* Begin Input *

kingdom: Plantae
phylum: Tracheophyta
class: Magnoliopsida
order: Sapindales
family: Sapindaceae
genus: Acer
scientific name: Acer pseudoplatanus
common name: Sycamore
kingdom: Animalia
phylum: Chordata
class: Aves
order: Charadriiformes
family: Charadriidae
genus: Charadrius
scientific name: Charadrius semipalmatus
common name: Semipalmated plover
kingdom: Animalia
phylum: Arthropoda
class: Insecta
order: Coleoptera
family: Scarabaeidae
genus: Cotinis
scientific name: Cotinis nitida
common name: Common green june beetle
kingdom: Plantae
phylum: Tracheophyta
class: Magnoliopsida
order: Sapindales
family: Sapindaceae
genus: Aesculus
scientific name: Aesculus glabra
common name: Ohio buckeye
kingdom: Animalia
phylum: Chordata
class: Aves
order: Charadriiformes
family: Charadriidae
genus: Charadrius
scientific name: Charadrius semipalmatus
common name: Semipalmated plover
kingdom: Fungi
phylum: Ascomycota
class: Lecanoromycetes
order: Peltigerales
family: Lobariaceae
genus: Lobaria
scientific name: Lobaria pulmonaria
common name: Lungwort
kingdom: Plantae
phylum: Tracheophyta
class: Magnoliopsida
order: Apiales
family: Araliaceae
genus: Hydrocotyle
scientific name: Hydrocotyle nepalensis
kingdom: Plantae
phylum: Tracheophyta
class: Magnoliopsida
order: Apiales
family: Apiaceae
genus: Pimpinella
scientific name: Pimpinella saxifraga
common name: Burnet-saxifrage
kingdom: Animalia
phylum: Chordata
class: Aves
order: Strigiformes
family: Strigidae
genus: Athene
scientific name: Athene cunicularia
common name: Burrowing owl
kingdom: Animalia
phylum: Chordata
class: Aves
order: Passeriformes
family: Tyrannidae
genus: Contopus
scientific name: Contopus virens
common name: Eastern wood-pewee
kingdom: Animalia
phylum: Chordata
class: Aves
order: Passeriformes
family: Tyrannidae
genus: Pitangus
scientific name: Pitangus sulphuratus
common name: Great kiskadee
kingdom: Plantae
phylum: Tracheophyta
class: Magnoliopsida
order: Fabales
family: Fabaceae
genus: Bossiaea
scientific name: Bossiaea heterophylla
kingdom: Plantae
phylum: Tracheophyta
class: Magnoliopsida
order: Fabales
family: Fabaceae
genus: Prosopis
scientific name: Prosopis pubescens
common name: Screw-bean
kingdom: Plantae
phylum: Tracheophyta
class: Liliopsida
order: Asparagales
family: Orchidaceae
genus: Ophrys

* End Input *

▸ **Your task**
Please rewrite everything from the row containing "common name: Ohio buckeye" down to the row containing "scientific name: Prosopis pubescens", both included, as a two-column CSV with the headers field and value. Give one CSV line per row, put each field in quotation marks, and replace any line breaks with spaces.

▸ **The result**
field,value
"common name:","Ohio buckeye"
"kingdom:","Animalia"
"phylum:","Chordata"
"class:","Aves"
"order:","Charadriiformes"
"family:","Charadriidae"
"genus:","Charadrius"
"scientific name:","Charadrius semipalmatus"
"common name:","Semipalmated plover"
"kingdom:","Fungi"
"phylum:","Ascomycota"
"class:","Lecanoromycetes"
"order:","Peltigerales"
"family:","Lobariaceae"
"genus:","Lobaria"
"scientific name:","Lobaria pulmonaria"
"common name:","Lungwort"
"kingdom:","Plantae"
"phylum:","Tracheophyta"
"class:","Magnoliopsida"
"order:","Apiales"
"family:","Araliaceae"
"genus:","Hydrocotyle"
"scientific name:","Hydrocotyle nepalensis"
"kingdom:","Plantae"
"phylum:","Tracheophyta"
"class:","Magnoliopsida"
"order:","Apiales"
"family:","Apiaceae"
"genus:","Pimpinella"
"scientific name:","Pimpinella saxifraga"
"common name:","Burnet-saxifrage"
"kingdom:","Animalia"
"phylum:","Chordata"
"class:","Aves"
"order:","Strigiformes"
"family:","Strigidae"
"genus:","Athene"
"scientific name:","Athene cunicularia"
"common name:","Burrowing owl"
"kingdom:","Animalia"
"phylum:","Chordata"
"class:","Aves"
"order:","Passeriformes"
"family:","Tyrannidae"
"genus:","Contopus"
"scientific name:","Contopus virens"
"common name:","Eastern wood-pewee"
"kingdom:","Animalia"
"phylum:","Chordata"
"class:","Aves"
"order:","Passeriformes"
"family:","Tyrannidae"
"genus:","Pitangus"
"scientific name:","Pitangus sulphuratus"
"common name:","Great kiskadee"
"kingdom:","Plantae"
"phylum:","Tracheophyta"
"class:","Magnoliopsida"
"order:","Fabales"
"family:","Fabaceae"
"genus:","Bossiaea"
"scientific name:","Bossiaea heterophylla"
"kingdom:","Plantae"
"phylum:","Tracheophyta"
"class:","Magnoliopsida"
"order:","Fabales"
"family:","Fabaceae"
"genus:","Prosopis"
"scientific name:","Prosopis pubescens"